Last Updated: September 30, 2021
·
5.312K
· khaos

Proper MySQL character set and collation setup

We use Unicode and, specifally, UTF-8 everywhere possible nowadays, especially on the Web. Especially when it comes to DBMS encodings with non-latin languages (like russian for example). Wrong DBMS-storage/DBMS-connection/execution engine encoding setup not only can lead to a broken character display, but can cause far more deeper and less obvious issues further in the future.

Most of web applications (or other kinds of serving programs) are capable of setting proper connection encoding on their own (like SET NAMES 'utf8' and etc), so global DBMS encoding settings just have no effect. But some CMS (specifally, MODX, as it seems) do not use that capability or doesn't want to for some unclear reason. This is where database management system's settings show up.

Every version of MySQL binaries comes with precompiled built-in charset set to latin1 and collation latin1_swedish_ci, which just ruins everything that is non-latin. This situation can be resolved either by hack-patching the application's core (which can get quite tricky very fast) or by setting appropriate global defaults.

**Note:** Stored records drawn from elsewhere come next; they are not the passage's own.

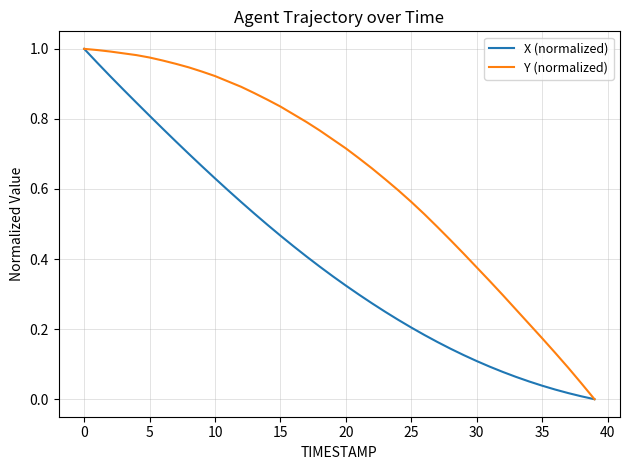

Which series has the largest total across all categories?

Y (normalized)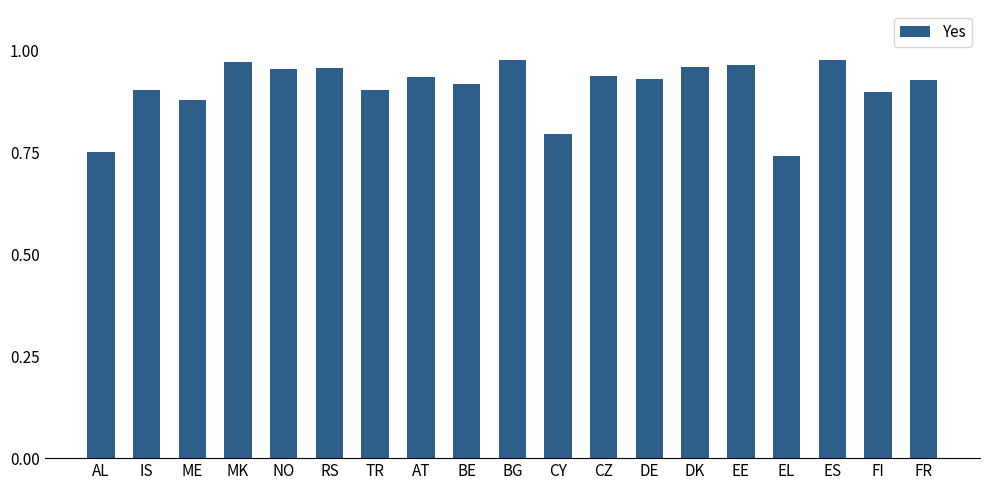

Is it true that the value at ES is 1.5?

False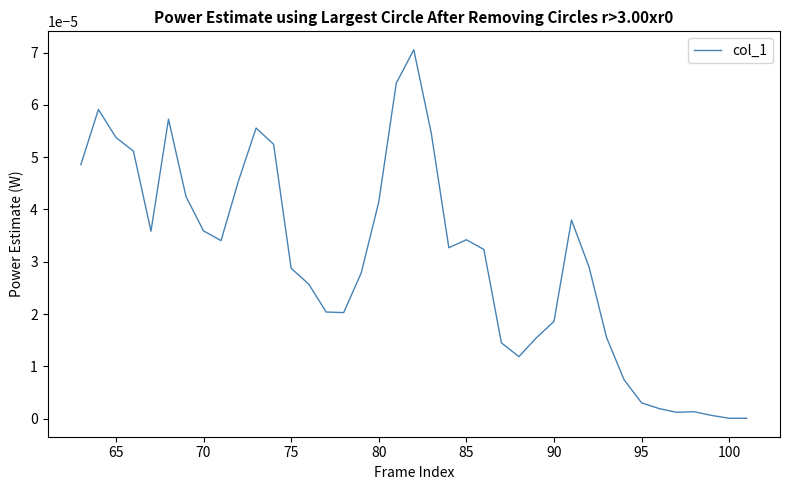

The chart shows a value of 0.0 at 100. True or false?

True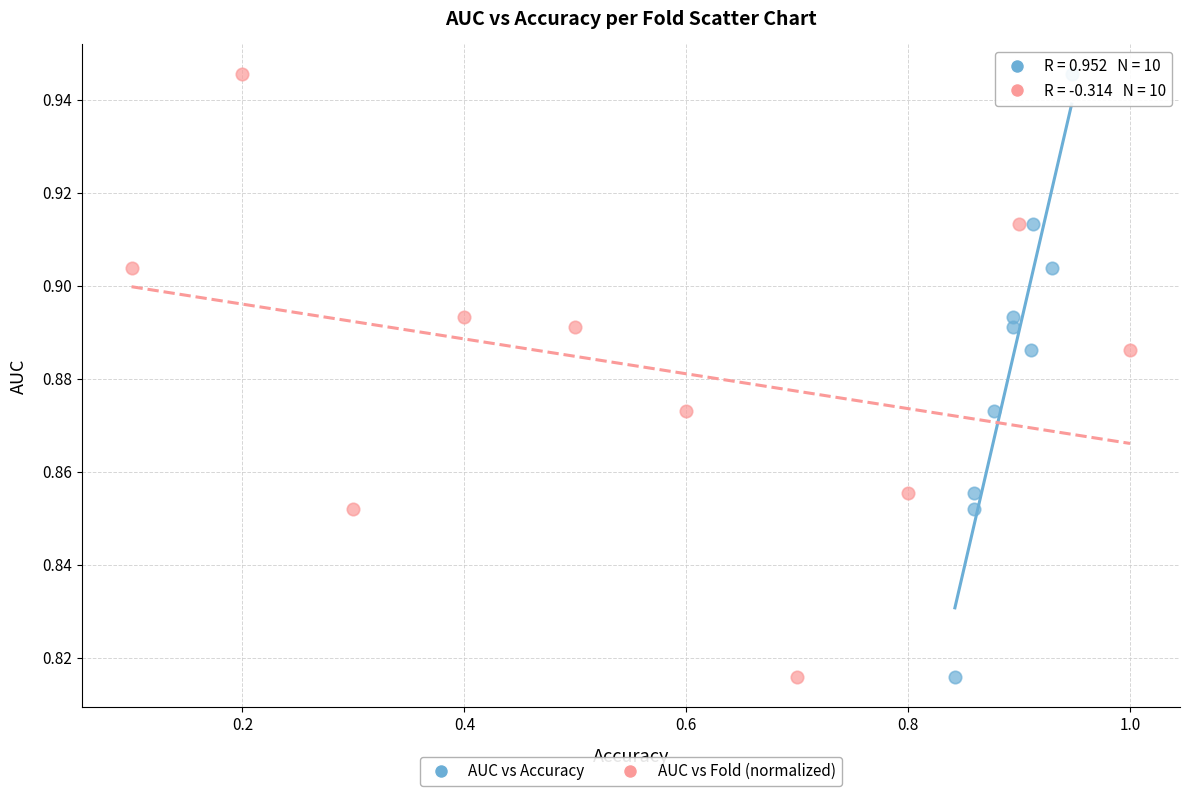

What are all the series names shown in the legend?

AUC vs Accuracy, AUC vs Fold (normalized)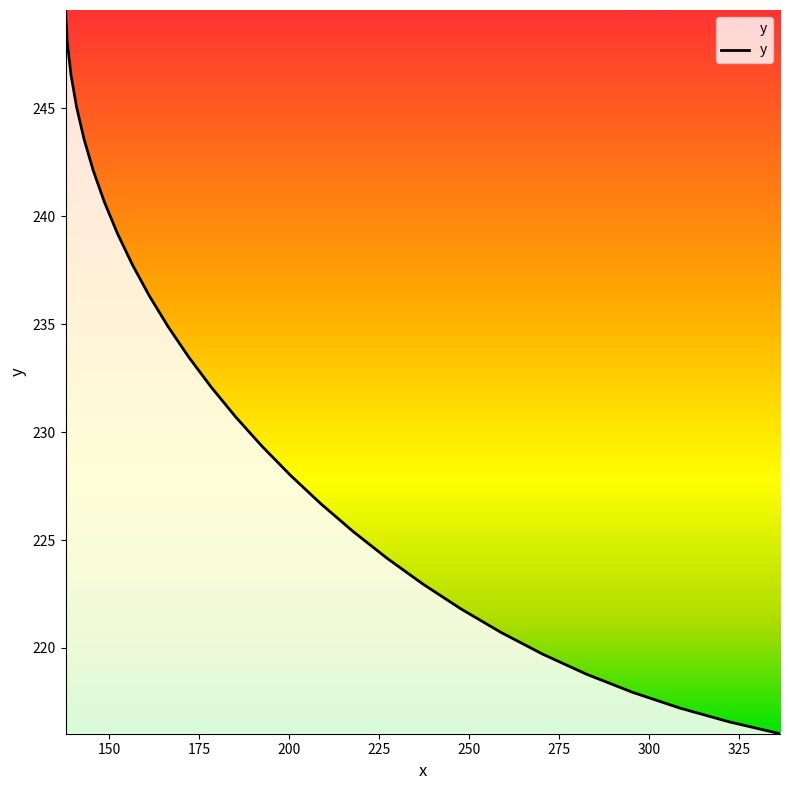

What is the minimum value shown in the chart?

216.0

And that's how the last is done for MySQL: in MySQL configuration file (which usually resides in /etc/mysql/my.cnf) add the following lines anywhere under [mysqld] section:

character-set-server = utf8
collation-server = utf8_general_ci
skip-character-set-client-handshake

The last line (skip-character-set-client-handshake) skips the requirement of executing SET NAMES/SET CHARACTER SET directives upon connection and makes all three default encoding settings character_set_client, character_set_database and character_set_connection consistent.

2 Responses
Add your response

You smashed it George

over 1 year ago ·

In some cases, for better character matching and sorting (eg. for umlauts, accented letters, letter variants etc) I'd suggest using utf8_unicode_ci collation.

over 1 year ago ·